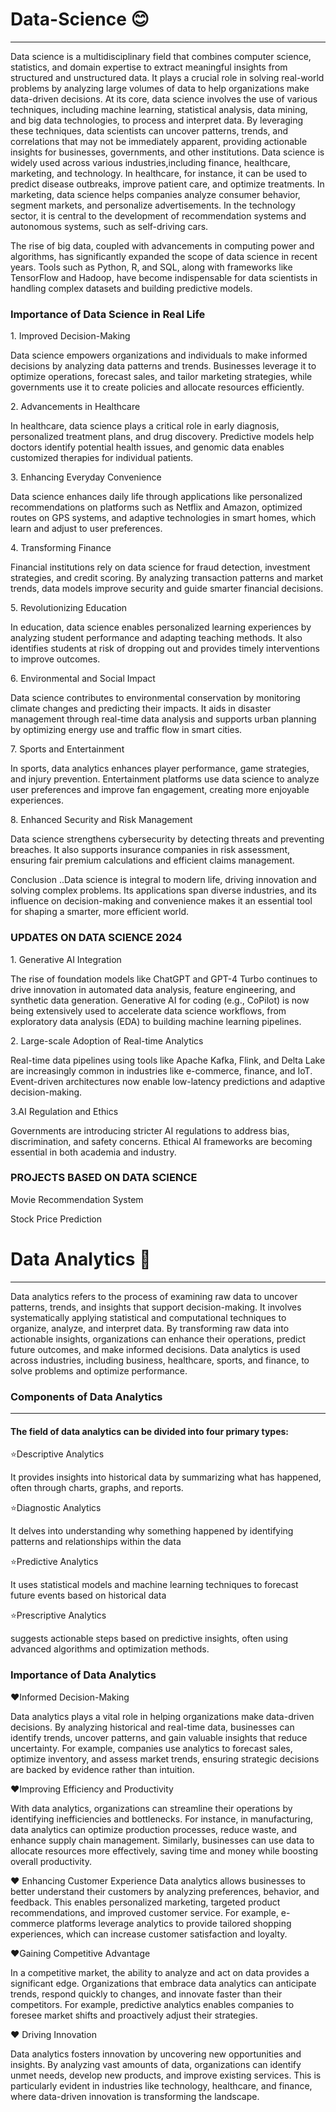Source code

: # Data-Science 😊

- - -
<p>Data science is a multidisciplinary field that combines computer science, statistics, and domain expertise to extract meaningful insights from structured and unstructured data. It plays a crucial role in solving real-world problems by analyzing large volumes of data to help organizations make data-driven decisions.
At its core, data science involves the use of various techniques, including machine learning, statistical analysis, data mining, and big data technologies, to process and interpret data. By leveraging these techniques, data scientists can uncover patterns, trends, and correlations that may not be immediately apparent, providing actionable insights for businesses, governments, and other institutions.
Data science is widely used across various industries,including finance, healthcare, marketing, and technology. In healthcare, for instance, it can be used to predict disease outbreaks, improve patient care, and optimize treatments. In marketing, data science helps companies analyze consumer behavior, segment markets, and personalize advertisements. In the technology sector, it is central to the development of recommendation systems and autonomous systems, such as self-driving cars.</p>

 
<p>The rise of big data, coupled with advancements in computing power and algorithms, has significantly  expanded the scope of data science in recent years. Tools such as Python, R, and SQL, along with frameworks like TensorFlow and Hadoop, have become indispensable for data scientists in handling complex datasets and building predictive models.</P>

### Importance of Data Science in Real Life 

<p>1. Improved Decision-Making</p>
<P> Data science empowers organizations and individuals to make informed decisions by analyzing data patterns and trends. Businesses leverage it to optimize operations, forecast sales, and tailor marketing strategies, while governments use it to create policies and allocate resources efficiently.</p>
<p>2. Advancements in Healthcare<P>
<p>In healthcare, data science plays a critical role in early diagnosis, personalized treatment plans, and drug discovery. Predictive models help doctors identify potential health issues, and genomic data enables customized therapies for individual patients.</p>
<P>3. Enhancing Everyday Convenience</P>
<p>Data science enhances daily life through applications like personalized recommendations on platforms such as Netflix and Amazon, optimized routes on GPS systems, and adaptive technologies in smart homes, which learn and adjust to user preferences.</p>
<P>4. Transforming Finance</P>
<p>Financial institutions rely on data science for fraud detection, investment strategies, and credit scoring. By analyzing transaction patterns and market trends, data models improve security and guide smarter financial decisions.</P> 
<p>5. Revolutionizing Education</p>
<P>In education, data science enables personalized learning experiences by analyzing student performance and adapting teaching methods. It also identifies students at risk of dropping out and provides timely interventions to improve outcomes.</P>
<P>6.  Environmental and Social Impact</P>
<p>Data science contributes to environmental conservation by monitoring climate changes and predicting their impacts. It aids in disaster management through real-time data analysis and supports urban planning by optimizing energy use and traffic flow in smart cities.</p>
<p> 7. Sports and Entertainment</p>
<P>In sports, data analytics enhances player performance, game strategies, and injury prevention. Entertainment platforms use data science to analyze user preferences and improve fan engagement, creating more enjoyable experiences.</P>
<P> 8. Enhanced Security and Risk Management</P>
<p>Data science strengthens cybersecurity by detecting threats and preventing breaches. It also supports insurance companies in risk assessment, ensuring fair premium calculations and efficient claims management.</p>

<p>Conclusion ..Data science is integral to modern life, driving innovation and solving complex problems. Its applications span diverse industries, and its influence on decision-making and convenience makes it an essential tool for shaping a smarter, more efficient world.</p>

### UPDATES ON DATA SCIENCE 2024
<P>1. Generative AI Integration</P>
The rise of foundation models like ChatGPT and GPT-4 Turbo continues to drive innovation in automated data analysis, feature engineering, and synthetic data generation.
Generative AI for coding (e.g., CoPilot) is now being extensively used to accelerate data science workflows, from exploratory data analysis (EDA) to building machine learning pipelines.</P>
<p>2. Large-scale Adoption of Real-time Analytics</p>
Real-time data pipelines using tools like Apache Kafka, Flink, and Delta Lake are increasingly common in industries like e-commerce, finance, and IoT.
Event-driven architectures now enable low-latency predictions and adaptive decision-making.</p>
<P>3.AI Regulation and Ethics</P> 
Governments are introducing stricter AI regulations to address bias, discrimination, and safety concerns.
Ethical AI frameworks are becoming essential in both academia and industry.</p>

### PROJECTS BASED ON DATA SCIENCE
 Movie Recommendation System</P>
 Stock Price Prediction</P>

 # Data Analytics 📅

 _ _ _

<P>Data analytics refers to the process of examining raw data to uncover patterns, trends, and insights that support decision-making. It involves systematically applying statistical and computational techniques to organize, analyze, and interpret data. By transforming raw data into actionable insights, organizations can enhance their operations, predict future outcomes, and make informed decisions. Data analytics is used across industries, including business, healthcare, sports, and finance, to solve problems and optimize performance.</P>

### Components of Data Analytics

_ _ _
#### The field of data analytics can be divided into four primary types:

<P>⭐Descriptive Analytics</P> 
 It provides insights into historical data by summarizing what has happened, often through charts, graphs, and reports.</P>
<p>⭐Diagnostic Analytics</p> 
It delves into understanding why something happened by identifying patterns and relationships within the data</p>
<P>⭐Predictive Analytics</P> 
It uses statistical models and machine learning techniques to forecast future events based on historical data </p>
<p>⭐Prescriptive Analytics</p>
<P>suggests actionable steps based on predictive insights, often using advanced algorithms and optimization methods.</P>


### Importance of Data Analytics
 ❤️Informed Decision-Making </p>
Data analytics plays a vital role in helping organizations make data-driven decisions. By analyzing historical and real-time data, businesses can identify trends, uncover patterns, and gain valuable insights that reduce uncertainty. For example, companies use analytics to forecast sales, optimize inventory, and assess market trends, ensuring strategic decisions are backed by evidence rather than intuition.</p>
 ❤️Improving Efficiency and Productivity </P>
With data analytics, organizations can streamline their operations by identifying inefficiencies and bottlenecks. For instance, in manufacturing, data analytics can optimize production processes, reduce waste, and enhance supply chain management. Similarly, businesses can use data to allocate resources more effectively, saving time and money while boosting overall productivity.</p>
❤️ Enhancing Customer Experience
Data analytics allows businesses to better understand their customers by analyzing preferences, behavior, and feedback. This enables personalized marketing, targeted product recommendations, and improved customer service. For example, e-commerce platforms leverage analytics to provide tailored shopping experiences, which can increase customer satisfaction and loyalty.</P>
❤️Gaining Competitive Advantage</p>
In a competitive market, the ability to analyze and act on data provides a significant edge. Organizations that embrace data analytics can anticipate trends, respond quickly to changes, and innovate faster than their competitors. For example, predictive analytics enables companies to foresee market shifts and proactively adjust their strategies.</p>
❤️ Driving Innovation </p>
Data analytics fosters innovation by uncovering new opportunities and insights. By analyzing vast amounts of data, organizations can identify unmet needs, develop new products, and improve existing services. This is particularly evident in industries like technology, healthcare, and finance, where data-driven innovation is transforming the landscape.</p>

--- --- ---

WORK ITEM: Write out the entries above in full and exactly; no pictures.

ANSWER SECTION:
Source code

: # Data-Science 😊

- - -
<p>Data science is a multidisciplinary field that combines computer science, statistics, and domain expertise to extract meaningful insights from structured and unstructured data. It plays a crucial role in solving real-world problems by analyzing large volumes of data to help organizations make data-driven decisions.
At its core, data science involves the use of various techniques, including machine learning, statistical analysis, data mining, and big data technologies, to process and interpret data. By leveraging these techniques, data scientists can uncover patterns, trends, and correlations that may not be immediately apparent, providing actionable insights for businesses, governments, and other institutions.
Data science is widely used across various industries,including finance, healthcare, marketing, and technology. In healthcare, for instance, it can be used to predict disease outbreaks, improve patient care, and optimize treatments. In marketing, data science helps companies analyze consumer behavior, segment markets, and personalize advertisements. In the technology sector, it is central to the development of recommendation systems and autonomous systems, such as self-driving cars.</p>

 
<p>The rise of big data, coupled with advancements in computing power and algorithms, has significantly  expanded the scope of data science in recent years. Tools such as Python, R, and SQL, along with frameworks like TensorFlow and Hadoop, have become indispensable for data scientists in handling complex datasets and building predictive models.</P>

### Importance of Data Science in Real Life 

<p>1. Improved Decision-Making</p>
<P> Data science empowers organizations and individuals to make informed decisions by analyzing data patterns and trends. Businesses leverage it to optimize operations, forecast sales, and tailor marketing strategies, while governments use it to create policies and allocate resources efficiently.</p>
<p>2. Advancements in Healthcare<P>
<p>In healthcare, data science plays a critical role in early diagnosis, personalized treatment plans, and drug discovery. Predictive models help doctors identify potential health issues, and genomic data enables customized therapies for individual patients.</p>
<P>3. Enhancing Everyday Convenience</P>
<p>Data science enhances daily life through applications like personalized recommendations on platforms such as Netflix and Amazon, optimized routes on GPS systems, and adaptive technologies in smart homes, which learn and adjust to user preferences.</p>
<P>4. Transforming Finance</P>
<p>Financial institutions rely on data science for fraud detection, investment strategies, and credit scoring. By analyzing transaction patterns and market trends, data models improve security and guide smarter financial decisions.</P> 
<p>5. Revolutionizing Education</p>
<P>In education, data science enables personalized learning experiences by analyzing student performance and adapting teaching methods. It also identifies students at risk of dropping out and provides timely interventions to improve outcomes.</P>
<P>6.  Environmental and Social Impact</P>
<p>Data science contributes to environmental conservation by monitoring climate changes and predicting their impacts. It aids in disaster management through real-time data analysis and supports urban planning by optimizing energy use and traffic flow in smart cities.</p>
<p> 7. Sports and Entertainment</p>
<P>In sports, data analytics enhances player performance, game strategies, and injury prevention. Entertainment platforms use data science to analyze user preferences and improve fan engagement, creating more enjoyable experiences.</P>
<P> 8. Enhanced Security and Risk Management</P>
<p>Data science strengthens cybersecurity by detecting threats and preventing breaches. It also supports insurance companies in risk assessment, ensuring fair premium calculations and efficient claims management.</p>

<p>Conclusion ..Data science is integral to modern life, driving innovation and solving complex problems. Its applications span diverse industries, and its influence on decision-making and convenience makes it an essential tool for shaping a smarter, more efficient world.</p>

### UPDATES ON DATA SCIENCE 2024
<P>1. Generative AI Integration</P>
The rise of foundation models like ChatGPT and GPT-4 Turbo continues to drive innovation in automated data analysis, feature engineering, and synthetic data generation.
Generative AI for coding (e.g., CoPilot) is now being extensively used to accelerate data science workflows, from exploratory data analysis (EDA) to building machine learning pipelines.</P>
<p>2. Large-scale Adoption of Real-time Analytics</p>
Real-time data pipelines using tools like Apache Kafka, Flink, and Delta Lake are increasingly common in industries like e-commerce, finance, and IoT.
Event-driven architectures now enable low-latency predictions and adaptive decision-making.</p>
<P>3.AI Regulation and Ethics</P> 
Governments are introducing stricter AI regulations to address bias, discrimination, and safety concerns.
Ethical AI frameworks are becoming essential in both academia and industry.</p>

### PROJECTS BASED ON DATA SCIENCE
 Movie Recommendation System</P>
 Stock Price Prediction</P>

 # Data Analytics 📅

 _ _ _

<P>Data analytics refers to the process of examining raw data to uncover patterns, trends, and insights that support decision-making. It involves systematically applying statistical and computational techniques to organize, analyze, and interpret data. By transforming raw data into actionable insights, organizations can enhance their operations, predict future outcomes, and make informed decisions. Data analytics is used across industries, including business, healthcare, sports, and finance, to solve problems and optimize performance.</P>

### Components of Data Analytics

_ _ _
#### The field of data analytics can be divided into four primary types:

<P>⭐Descriptive Analytics</P> 
 It provides insights into historical data by summarizing what has happened, often through charts, graphs, and reports.</P>
<p>⭐Diagnostic Analytics</p> 
It delves into understanding why something happened by identifying patterns and relationships within the data</p>
<P>⭐Predictive Analytics</P> 
It uses statistical models and machine learning techniques to forecast future events based on historical data </p>
<p>⭐Prescriptive Analytics</p>
<P>suggests actionable steps based on predictive insights, often using advanced algorithms and optimization methods.</P>


### Importance of Data Analytics
 ❤️Informed Decision-Making </p>
Data analytics plays a vital role in helping organizations make data-driven decisions. By analyzing historical and real-time data, businesses can identify trends, uncover patterns, and gain valuable insights that reduce uncertainty. For example, companies use analytics to forecast sales, optimize inventory, and assess market trends, ensuring strategic decisions are backed by evidence rather than intuition.</p>
 ❤️Improving Efficiency and Productivity </P>
With data analytics, organizations can streamline their operations by identifying inefficiencies and bottlenecks. For instance, in manufacturing, data analytics can optimize production processes, reduce waste, and enhance supply chain management. Similarly, businesses can use data to allocate resources more effectively, saving time and money while boosting overall productivity.</p>
❤️ Enhancing Customer Experience
Data analytics allows businesses to better understand their customers by analyzing preferences, behavior, and feedback. This enables personalized marketing, targeted product recommendations, and improved customer service. For example, e-commerce platforms leverage analytics to provide tailored shopping experiences, which can increase customer satisfaction and loyalty.</P>
❤️Gaining Competitive Advantage</p>
In a competitive market, the ability to analyze and act on data provides a significant edge. Organizations that embrace data analytics can anticipate trends, respond quickly to changes, and innovate faster than their competitors. For example, predictive analytics enables companies to foresee market shifts and proactively adjust their strategies.</p>
❤️ Driving Innovation </p>
Data analytics fosters innovation by uncovering new opportunities and insights. By analyzing vast amounts of data, organizations can identify unmet needs, develop new products, and improve existing services. This is particularly evident in industries like technology, healthcare, and finance, where data-driven innovation is transforming the landscape.</p>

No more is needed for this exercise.